Ugandans to benefit from agribusiness academy

A farmer feeding his cow with pasture. This is one of the projects in the AAA model village

What you need to know:

The village approach will imply that AAA entrepreneurs are impacting the lives of underprivileged farmers and helping them to turn them from subsistence farmers to small commercial farmers, earning money and improving their livelihoods in real monetary terms

KAMPALA

Uganda is set to be the first beneficiary of the Africa Agribusiness Academy (AAA) ‘Village Model’ aimed at increasing food security in Africa.
The inaugural village model which has been established in Kirika sub-county, Kibuku district, Eastern Uganda will be replicated in Western, Northern, West Nile and Central regions of the country.
If successful, it will also be replicated in Kenya, Rwanda, Tanzania and Ethiopia according, to Farid Karama, the AAA country director.
The rationale behind the idea is to complete integration of AAA member’s services and activities that AAA members can offer, but with community stakeholders carrying out implementation.

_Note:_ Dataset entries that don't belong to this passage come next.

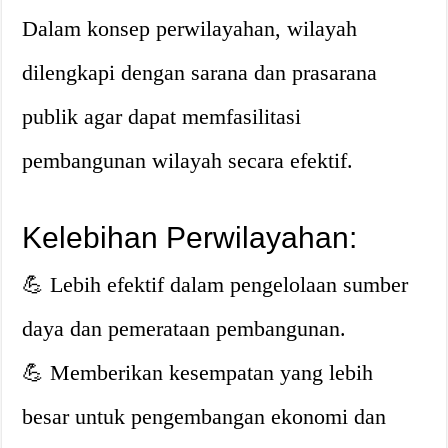
Dalam konsep perwilayahan, wilayah
dilengkapi dengan sarana dan prasarana
publik agar dapat memfasilitasi
pembangunan wilayah secara efektif.
Kelebihan Perwilayahan:
💪 Lebih efektif dalam pengelolaan sumber
daya dan pemerataan pembangunan.
💪 Memberikan kesempatan yang lebih
besar untuk pengembangan ekonomi dan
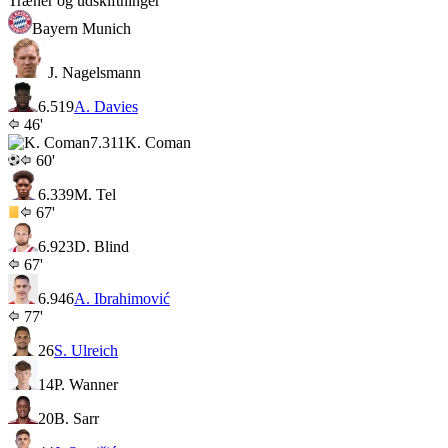
Træner og udskiftninger
Bayern Munich
J. Nagelsmann
6.5
19
A. Davies
46'
7.3
11
K. Coman
60'
6.3
39
M. Tel
67'
6.9
23
D. Blind
67'
6.9
46
A. Ibrahimović
77'
26
S. Ulreich
14
P. Wanner
20
B. Sarr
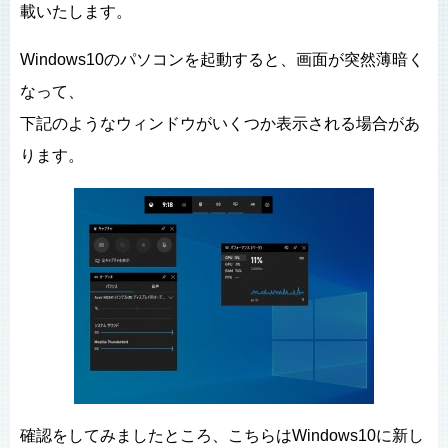
載いたします。
Windows10のパソコンを起動すると、画面が突然薄暗く
なって、
下記のようなウィンドウがいくつか表示される場合があ
ります。
確認をしてみましたところ、こちらはWindows10に新し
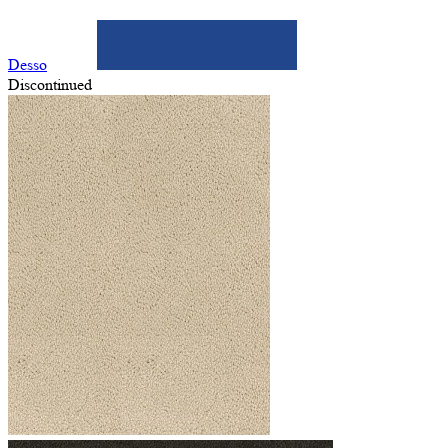
Desso
Discontinued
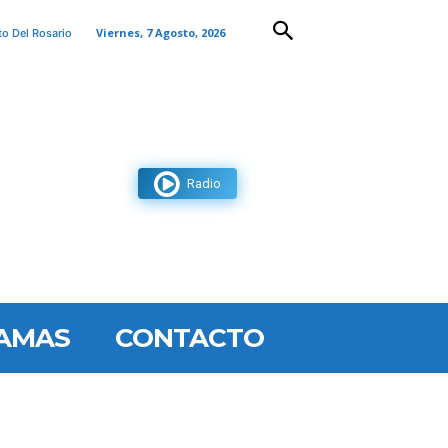
Viernes, 7 Agosto, 2026
to Del Rosario
Radio
AMAS
CONTACTO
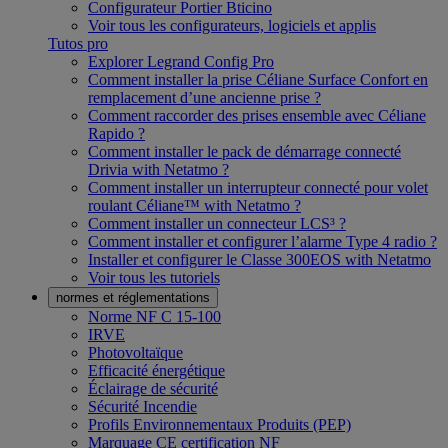
Configurateur Portier Bticino
Voir tous les configurateurs, logiciels et applis
Tutos pro
Explorer Legrand Config Pro
Comment installer la prise Céliane Surface Confort en
remplacement d’une ancienne prise ?
Comment raccorder des prises ensemble avec Céliane
Rapido ?
Comment installer le pack de démarrage connecté
Drivia with Netatmo ?
Comment installer un interrupteur connecté pour volet
roulant Céliane™ with Netatmo ?
Comment installer un connecteur LCS³ ?
Comment installer et configurer l’alarme Type 4 radio ?
Installer et configurer le Classe 300EOS with Netatmo
Voir tous les tutoriels
normes et réglementations
Norme NF C 15-100
IRVE
Photovoltaïque
Efficacité énergétique
Éclairage de sécurité
Sécurité Incendie
Profils Environnementaux Produits (PEP)
Marquage CE certification NF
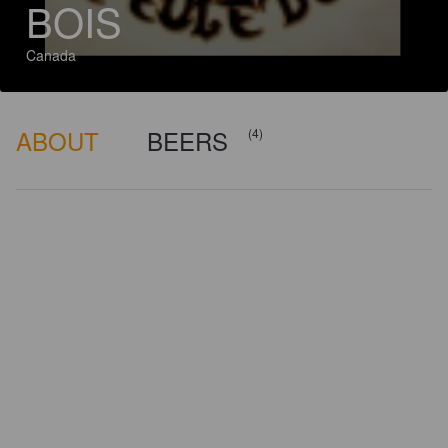
BOIS
Canada
ABOUT
BEERS
(4)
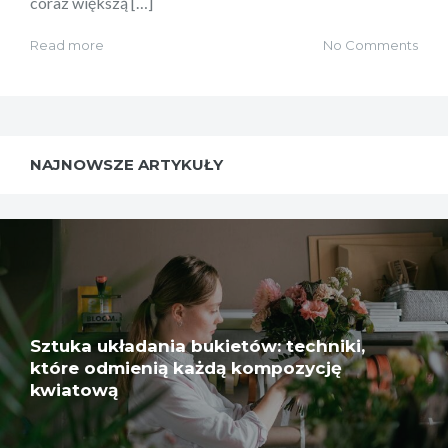
coraz większą […]
Read more
No Comments
NAJNOWSZE ARTYKUŁY
Sztuka układania bukietów: techniki,
które odmienią każdą kompozycję
kwiatową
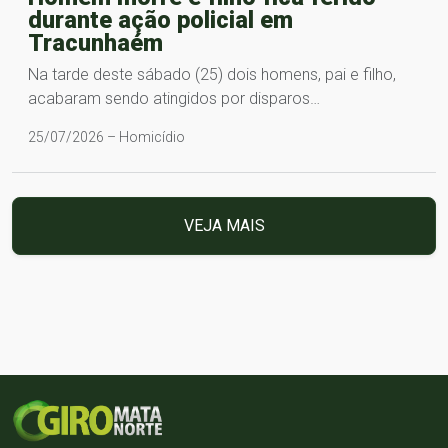
durante ação policial em
Tracunhaém
Na tarde deste sábado (25) dois homens, pai e filho,
acabaram sendo atingidos por disparos…
25/07/2026 – Homicídio
VEJA MAIS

“Traditionally, communities have developed their own systems for dealing with almost anything. They have learned to better utilize these systems, to work together in a more coordinated manner, and ultimately be able to provide comprehensive growth for themselves,” he said
“We believe that the AAA companies can really change many lives of the people in the communities that we are working in, only that this time these companies are not working individually but as a group offering services and products as complete as possible at affordable costs,” said Dr Stephen Birungi, the project coordinator.
AAA members shall also empower the farmers especially in the production of more and better quality agricultural products in partnership with agri-businesses which sell to them inputs or buy raw materials from them.
The village approach will imply that AAA entrepreneurs are impacting the lives of underprivileged farmers and helping them to turn them from subsistence farmers to small commercial farmers, earning money and improving their livelihoods in real monetary terms.